As we still await the first completed Tier II Regulation A public offering, and rumors are swirling that several are getting close, the Financial Industry Regulatory Authority (FINRA), which regulates broker-dealers, has confirmed what most already know. In a release a few weeks ago, they clarified that Regulation A+ offerings are no different than other public offerings. Namely, if FINRA members are involved in the offering, then filings must be made with FINRA and they have to reach a point of no objection to the compensation to be paid to the FINRA member. As the time to get this done can sometimes vary, it is generally recommended to get that filing in as soon as possible after your initial offering circular filing with the SEC.

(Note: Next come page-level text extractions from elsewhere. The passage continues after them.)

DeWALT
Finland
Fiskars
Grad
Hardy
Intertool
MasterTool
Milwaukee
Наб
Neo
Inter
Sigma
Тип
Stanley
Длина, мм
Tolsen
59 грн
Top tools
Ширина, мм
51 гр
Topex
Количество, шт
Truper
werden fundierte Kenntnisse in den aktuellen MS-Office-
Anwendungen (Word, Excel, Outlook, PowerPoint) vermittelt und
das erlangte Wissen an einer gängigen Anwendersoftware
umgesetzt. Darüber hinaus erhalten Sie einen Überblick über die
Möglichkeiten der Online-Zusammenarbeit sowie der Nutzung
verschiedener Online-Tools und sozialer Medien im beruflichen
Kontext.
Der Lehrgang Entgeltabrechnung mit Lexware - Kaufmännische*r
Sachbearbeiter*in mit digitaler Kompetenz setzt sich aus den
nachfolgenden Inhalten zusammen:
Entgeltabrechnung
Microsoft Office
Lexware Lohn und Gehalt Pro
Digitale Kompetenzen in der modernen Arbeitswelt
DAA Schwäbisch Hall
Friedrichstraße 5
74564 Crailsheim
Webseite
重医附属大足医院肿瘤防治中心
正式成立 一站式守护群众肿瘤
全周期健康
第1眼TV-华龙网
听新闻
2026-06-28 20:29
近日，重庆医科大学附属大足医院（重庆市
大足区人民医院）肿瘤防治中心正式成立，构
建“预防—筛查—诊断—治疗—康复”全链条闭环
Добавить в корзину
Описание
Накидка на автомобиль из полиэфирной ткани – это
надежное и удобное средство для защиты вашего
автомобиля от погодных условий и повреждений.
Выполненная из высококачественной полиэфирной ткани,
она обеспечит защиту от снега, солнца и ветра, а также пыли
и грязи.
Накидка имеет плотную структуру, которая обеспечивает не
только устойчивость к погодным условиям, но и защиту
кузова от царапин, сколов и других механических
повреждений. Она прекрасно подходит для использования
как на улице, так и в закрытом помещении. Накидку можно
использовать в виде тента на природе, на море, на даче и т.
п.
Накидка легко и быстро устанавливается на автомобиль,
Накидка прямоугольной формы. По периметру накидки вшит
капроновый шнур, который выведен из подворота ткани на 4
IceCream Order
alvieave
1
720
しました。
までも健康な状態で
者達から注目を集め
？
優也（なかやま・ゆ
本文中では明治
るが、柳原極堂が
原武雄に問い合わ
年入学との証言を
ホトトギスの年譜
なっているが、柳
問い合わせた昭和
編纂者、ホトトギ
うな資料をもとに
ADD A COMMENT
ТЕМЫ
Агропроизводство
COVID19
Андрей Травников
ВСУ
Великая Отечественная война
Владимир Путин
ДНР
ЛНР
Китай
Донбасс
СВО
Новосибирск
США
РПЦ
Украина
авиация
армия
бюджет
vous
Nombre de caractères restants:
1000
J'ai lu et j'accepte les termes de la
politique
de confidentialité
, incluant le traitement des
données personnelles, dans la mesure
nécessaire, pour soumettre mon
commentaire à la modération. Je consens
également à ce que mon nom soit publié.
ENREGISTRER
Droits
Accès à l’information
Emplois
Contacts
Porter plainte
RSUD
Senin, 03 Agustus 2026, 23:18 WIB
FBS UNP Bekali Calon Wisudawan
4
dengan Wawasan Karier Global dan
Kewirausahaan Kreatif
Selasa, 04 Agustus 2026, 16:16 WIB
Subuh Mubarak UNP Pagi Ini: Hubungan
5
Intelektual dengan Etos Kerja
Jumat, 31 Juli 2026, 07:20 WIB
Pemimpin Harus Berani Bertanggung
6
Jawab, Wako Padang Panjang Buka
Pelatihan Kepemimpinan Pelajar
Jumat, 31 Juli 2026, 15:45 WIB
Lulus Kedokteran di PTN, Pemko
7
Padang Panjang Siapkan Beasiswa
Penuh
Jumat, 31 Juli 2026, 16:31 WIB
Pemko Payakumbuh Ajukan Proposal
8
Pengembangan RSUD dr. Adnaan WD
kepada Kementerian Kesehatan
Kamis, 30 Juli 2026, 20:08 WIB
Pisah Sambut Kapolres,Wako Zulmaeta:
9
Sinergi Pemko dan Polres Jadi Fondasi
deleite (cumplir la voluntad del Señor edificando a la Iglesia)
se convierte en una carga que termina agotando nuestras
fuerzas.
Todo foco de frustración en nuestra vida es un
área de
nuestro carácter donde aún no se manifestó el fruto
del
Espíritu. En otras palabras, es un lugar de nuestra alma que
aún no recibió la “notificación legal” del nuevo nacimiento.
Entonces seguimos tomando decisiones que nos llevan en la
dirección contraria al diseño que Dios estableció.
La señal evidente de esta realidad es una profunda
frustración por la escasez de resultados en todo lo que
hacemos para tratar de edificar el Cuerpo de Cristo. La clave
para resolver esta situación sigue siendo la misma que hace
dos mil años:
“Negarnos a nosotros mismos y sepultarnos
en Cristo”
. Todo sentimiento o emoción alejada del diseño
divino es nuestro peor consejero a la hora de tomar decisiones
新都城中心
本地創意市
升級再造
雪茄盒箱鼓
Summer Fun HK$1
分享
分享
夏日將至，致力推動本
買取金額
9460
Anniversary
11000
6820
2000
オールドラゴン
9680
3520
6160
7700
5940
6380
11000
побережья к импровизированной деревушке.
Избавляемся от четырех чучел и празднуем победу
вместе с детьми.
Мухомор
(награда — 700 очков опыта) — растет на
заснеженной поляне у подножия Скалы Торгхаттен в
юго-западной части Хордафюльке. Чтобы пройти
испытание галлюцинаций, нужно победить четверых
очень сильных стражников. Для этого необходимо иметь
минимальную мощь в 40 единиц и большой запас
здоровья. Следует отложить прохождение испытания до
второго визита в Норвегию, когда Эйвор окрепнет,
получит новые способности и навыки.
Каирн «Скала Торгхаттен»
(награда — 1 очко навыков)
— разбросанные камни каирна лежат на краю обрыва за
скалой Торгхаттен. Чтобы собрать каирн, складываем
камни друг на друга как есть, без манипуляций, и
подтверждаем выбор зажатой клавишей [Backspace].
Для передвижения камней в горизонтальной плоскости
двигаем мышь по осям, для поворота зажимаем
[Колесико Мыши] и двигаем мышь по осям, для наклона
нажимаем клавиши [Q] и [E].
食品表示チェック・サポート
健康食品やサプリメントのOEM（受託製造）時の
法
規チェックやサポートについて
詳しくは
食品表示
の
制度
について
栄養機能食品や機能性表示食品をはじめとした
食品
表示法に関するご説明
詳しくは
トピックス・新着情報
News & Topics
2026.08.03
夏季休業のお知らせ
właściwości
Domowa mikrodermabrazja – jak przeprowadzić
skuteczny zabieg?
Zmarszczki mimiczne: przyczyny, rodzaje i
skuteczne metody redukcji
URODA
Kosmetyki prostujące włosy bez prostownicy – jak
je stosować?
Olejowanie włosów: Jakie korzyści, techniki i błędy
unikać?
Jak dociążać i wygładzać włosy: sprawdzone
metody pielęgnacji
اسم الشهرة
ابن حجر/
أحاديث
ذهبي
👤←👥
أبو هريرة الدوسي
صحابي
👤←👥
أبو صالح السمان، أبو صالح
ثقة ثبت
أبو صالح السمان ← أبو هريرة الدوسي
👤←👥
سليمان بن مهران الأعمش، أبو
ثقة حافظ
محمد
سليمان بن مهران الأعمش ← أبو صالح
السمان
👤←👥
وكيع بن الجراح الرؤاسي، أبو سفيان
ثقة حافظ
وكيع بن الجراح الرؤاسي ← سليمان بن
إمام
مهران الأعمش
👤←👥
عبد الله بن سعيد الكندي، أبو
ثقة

The SEC’s final rules implementing Regulation A+ changes mandated by the Jumpstart Our Business Startups (JOBS) Act became effective on June 19, 2015. That’s less than three months ago, so it is not suprising that we have not yet reached a point of the first batch of filings being approved. In fact, we don’t have a sense yet even of how many filings there have been, since it appears they have pretty much all been filed confidentially as permitted by the new SEC rules.
As some investment banks take a wait and see approach on Reg A+, others are diving in and embracing what appears to be a no-brainer for pretty much any company going public and raising less than $50 million. The state challenges to the new rules are a concern, but one can always transform a Reg A+ filing into a traditional IPO if for some reason a court sides with the states seeking to invalidate the rules. Keeping an eye on it all!